RINGKASAN TUGAS A -
Sebutkan semua nama perusahaan yang tercantum dalam artikel tentang Chairul Tanjung.
RINGKASAN TUGAS B -
Jawab pertanyaan berikut berdasarkan artikel tentang Chairul Tanjung.
(i) Berapa persen saham PT Carrefour Indonesia yang diakuisisi PT Trans Retail?
(ii) Ada berapa gerai Carrefour di Indonesia, dan tersebar di berapa kota?
(iii) Kapan dan di mana wawancara dengan Chairul Tanjung berlangsung?
RINGKASAN TUGAS C -
Teruskan artikel wawancara dengan Chairul Tanjung, mulai setelah kalimat terakhirnya.

Rabu, 16 Juni 2010

Chairul Tanjung: Tak Mau seperti Alibaba

PROFIL CEO

Chairul Tanjung: Tak Mau seperti Alibaba

Rabu, 16 Juni 2010 | 07:53 WIB

Pieter P Gero dan Tjahja Gunawan Direja

Selalu ada aksi bisnis yang mengejutkan dari seorang Chairul Tanjung.
Paling akhir pada April 2010, saat PT Trans Retail miliknya
mengakuisisi 40 persen saham PT Carrefour Indonesia. Sebuah
kebanggaan nasional karena sebuah perusahaan nasional mengakuisisi
perusahaan multinasional.

Presiden Komisaris Trans Corp, yang juga satu dari tujuh warga
Indonesia yang masuk dalam daftar orang kaya sejagat versi majalah
Forbes (edisi Maret 2010), mengakui akuisisi ini bukan semata unsur
bisnis, melainkan juga ada misi idealisme di baliknya.

"Bisa menjadi tempat untuk memasarkan produk usaha kecil dan
menengah. Tentu saja produk yang masuk dalam standar kualitas yang
dibutuhkan konsumen," ujarnya. Ada 82 gerai Carrefour di 27 kota
di Indonesia. Berikut petikan wawancara dengan Chairul Tanjung yang
berlangsung 31 Mei di Jakarta.

Apa misi idealisme, di balik akuisisiCarrefour?

Saya selalu percaya ada kaitan antara bisnis dan idealisme. Ada orang
bilang kalau bicara bisnis ya bisnis saja, idealisme ya idealisme
saja. Seperti minyak dan air. Bagi saya, bisnis dan idealisme bisa
digabungkan dan kalau bisa digabungkan secara baik, maka memiliki
sustainability, kemampuan bertahan jangka panjang.

CUPLIKAN DATA -
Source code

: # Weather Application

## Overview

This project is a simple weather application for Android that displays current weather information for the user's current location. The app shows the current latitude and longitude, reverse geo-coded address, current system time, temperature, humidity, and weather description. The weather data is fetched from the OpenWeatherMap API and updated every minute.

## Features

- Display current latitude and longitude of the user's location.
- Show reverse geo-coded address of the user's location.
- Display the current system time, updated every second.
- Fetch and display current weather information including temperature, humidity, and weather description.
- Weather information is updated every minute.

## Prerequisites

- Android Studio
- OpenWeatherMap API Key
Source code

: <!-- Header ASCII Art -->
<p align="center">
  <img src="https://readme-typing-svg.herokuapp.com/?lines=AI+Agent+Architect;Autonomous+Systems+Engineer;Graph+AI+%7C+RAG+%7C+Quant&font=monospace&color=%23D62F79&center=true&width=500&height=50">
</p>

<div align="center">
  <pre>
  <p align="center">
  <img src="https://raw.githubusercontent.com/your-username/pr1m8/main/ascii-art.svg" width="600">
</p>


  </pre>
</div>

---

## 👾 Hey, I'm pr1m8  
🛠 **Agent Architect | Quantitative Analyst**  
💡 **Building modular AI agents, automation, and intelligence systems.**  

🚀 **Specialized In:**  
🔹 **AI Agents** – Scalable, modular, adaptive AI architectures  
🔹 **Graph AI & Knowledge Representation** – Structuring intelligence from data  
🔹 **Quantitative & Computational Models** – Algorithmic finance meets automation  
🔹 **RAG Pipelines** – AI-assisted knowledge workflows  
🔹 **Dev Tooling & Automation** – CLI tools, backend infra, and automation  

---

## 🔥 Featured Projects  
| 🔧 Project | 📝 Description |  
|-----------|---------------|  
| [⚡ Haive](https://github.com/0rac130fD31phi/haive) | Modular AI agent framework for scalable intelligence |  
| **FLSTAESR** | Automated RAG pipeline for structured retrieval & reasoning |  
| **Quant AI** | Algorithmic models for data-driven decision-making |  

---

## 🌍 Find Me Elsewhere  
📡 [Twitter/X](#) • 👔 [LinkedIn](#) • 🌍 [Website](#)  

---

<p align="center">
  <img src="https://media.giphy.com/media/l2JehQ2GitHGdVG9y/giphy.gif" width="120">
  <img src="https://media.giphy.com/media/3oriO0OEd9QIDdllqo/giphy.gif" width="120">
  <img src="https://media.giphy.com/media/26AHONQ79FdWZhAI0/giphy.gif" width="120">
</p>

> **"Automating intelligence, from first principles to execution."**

KOTAK JAWABAN A -
PT Trans Retail, PT Carrefour Indonesia, Trans Corp

KOTAK JAWABAN B -
(i) 40 persen.
(ii) 82 gerai di 27 kota.
(iii) Pada 31 Mei di Jakarta.

KOTAK JAWABAN C -
Ini kepercayaan yang saya anut sejak saya mulai berbisnis sampai hari
ini. Makanya dalam setiap bisnis saya, selalu dibicarakan bisnisnya
begini dan idealismenya begini. Jadi dengan begitu tidak perlu
dipertentangkan antara bisnis dan idealisme.

Bagaimana dengan Carrefour. Carrefour ini perusahaan ritel terbesar
di Indonesia. Tahun lalu omzetnya sekitar Rp 11,7 triliun (tahun
2009). Tadinya milik asing. Buat asing orientasinya jelas, prospek
ekonomi bagus, konsumen besar, stabilitas ekonomi dan politik bagus.
Mereka tak peduli distribusi itu penting untuk dijadikan alat
memajukan perekonomian nasional, memajukan kesejahteraan rakyat.

Kita lihat ritel ini sesuatu yang luar biasa. Tapi apa salahnya kita
tumpangkan tanpa mengurangi bisnisnya dengan tujuan agar perekonomian
nasional maju lebih baik dan sehat. Orang-orang yang selama ini belum
mendapat kesempatan ke pasar, ekonomi, kemasan bisa numpang,
sekaligus bermitra. Secara bisnis saya tidak merugi, tetapi secara
idealisme saya bisa memberikan sesuatu kepada bangsa ini.

Sejak kapan terbesit akuisisi Carrefour?

Sebenarnya berpikir pun tak ada. Tidak berpikir karena Carrefour itu
begitu besarnya. Carrefour ini bukan dicari, tapi mereka yang datang.
Mereka sewa konsultan mencari mitra potensial yang baik dan strategis
di Indonesia. Muncul 20 nama, ada kami. Menciut jadi 10, lima, dan
dua ada nama kami. Mereka menjajaki kami. Saya setuju ambil alih
Carrefour dengan catatan tak mau menjadi silent partner. Tak mau
seperti Alibaba.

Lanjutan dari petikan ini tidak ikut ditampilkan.